Plasmonic modulator optimized by patterning of active layer and tuning permittivity

TL;DR

This paper presents an optimized ultra-compact plasmonic modulator using patterned ITO layers and permittivity tuning, enhancing performance and enabling active control of reflection in integrated photonic circuits.

Contribution

It introduces a novel design with patterned ITO layers and permittivity tuning, improving transmittance and enabling active Bragg grating modulation in plasmonic waveguides.

Findings

Patterned ITO layers increase transmittance without performance loss.

Optimal permittivity values enhance modulator efficiency.

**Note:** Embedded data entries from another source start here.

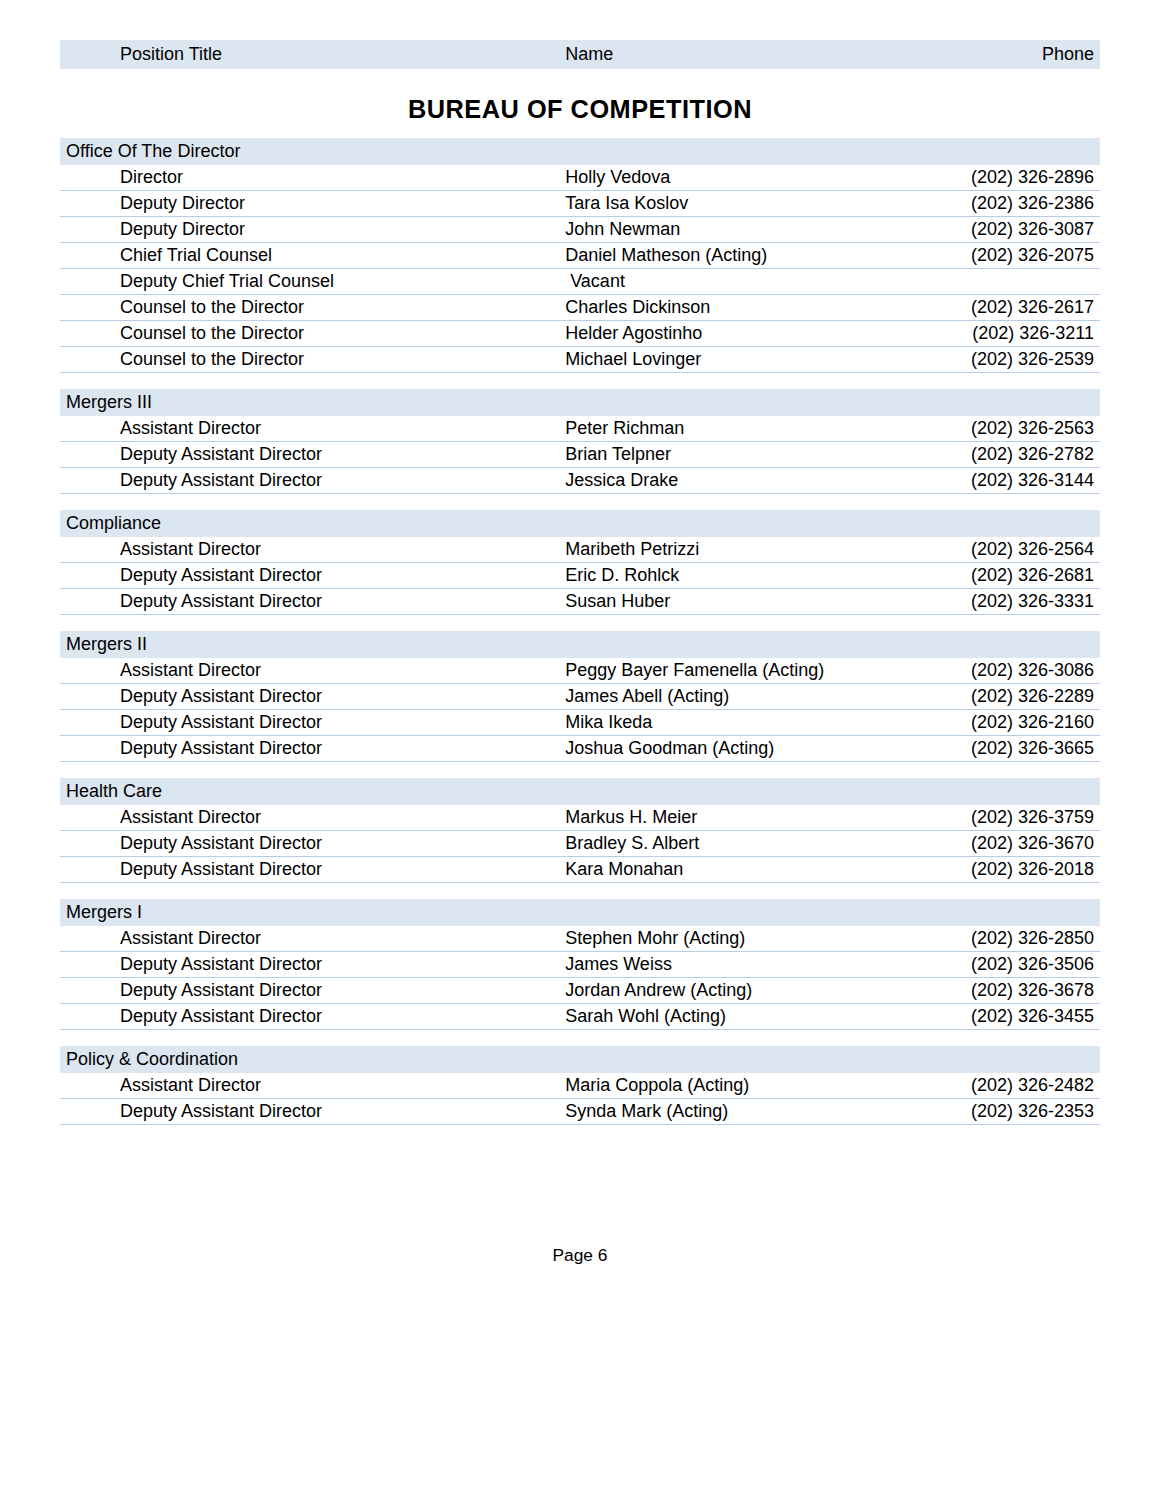| Position Title | Name | Phone |
BUREAU OF COMPETITION
| Office Of The Director |
| Director | Holly Vedova | (202) 326-2896 |
| Deputy Director | Tara Isa Koslov | (202) 326-2386 |
| Deputy Director | John Newman | (202) 326-3087 |
| Chief Trial Counsel | Daniel Matheson (Acting) | (202) 326-2075 |
| Deputy Chief Trial Counsel | Vacant | |
| Counsel to the Director | Charles Dickinson | (202) 326-2617 |
| Counsel to the Director | Helder Agostinho | (202) 326-3211 |
| Counsel to the Director | Michael Lovinger | (202) 326-2539 |
| Mergers III |
| Assistant Director | Peter Richman | (202) 326-2563 |
| Deputy Assistant Director | Brian Telpner | (202) 326-2782 |
| Deputy Assistant Director | Jessica Drake | (202) 326-3144 |
| Compliance |
| Assistant Director | Maribeth Petrizzi | (202) 326-2564 |
| Deputy Assistant Director | Eric D. Rohlck | (202) 326-2681 |
| Deputy Assistant Director | Susan Huber | (202) 326-3331 |
| Mergers II |
| Assistant Director | Peggy Bayer Famenella (Acting) | (202) 326-3086 |
| Deputy Assistant Director | James Abell (Acting) | (202) 326-2289 |
| Deputy Assistant Director | Mika Ikeda | (202) 326-2160 |
| Deputy Assistant Director | Joshua Goodman (Acting) | (202) 326-3665 |
| Health Care |
| Assistant Director | Markus H. Meier | (202) 326-3759 |
| Deputy Assistant Director | Bradley S. Albert | (202) 326-3670 |
| Deputy Assistant Director | Kara Monahan | (202) 326-2018 |
| Mergers I |
| Assistant Director | Stephen Mohr (Acting) | (202) 326-2850 |
| Deputy Assistant Director | James Weiss | (202) 326-3506 |
| Deputy Assistant Director | Jordan Andrew (Acting) | (202) 326-3678 |
| Deputy Assistant Director | Sarah Wohl (Acting) | (202) 326-3455 |
| Policy & Coordination |
| Assistant Director | Maria Coppola (Acting) | (202) 326-2482 |
| Deputy Assistant Director | Synda Mark (Acting) | (202) 326-2353 |
Page 6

Pattern size and filling factor significantly affect device performance.

Abstract

We study an ultra-compact plasmonic modulator that can be applied in photonic integrated circuits. The modulator is a metal-insulator-metal waveguide with an additional ultra-thin layer of indium tin oxide (ITO). Bias is applied to the multilayer core by means of metal plates that serve as electrodes. External field changes carrier density in the ultra-thin ITO layer, which influences the permittivity. The metal-insulator-metal system possesses a plasmon resonance, and it is strongly affected by changes in the permittivity of the active layer. To improve performance of the structure we propose several optimizations. We examine influence of the ITO permittivity on the modulator's performance and point out appropriate values. We analyze eigenmodes of the waveguide structure and specify the range for its efficient operation. We show that substituting the continuous active layer by a one-dimension periodic stripes increases transmittance through the device and keeps the modulator's performance at the same level. The dependence on the pattern size and filling factor of the active material is analyzed and optimum parameters are found. Patterned ITO layers allow us to design a Bragg grating inside the waveguide. The grating can be turned on and off, thus modulating reflection from the structure. The considered structure with electrical control possesses a high performance and can efficiently work as a plasmonic component in nanophotonic architectures.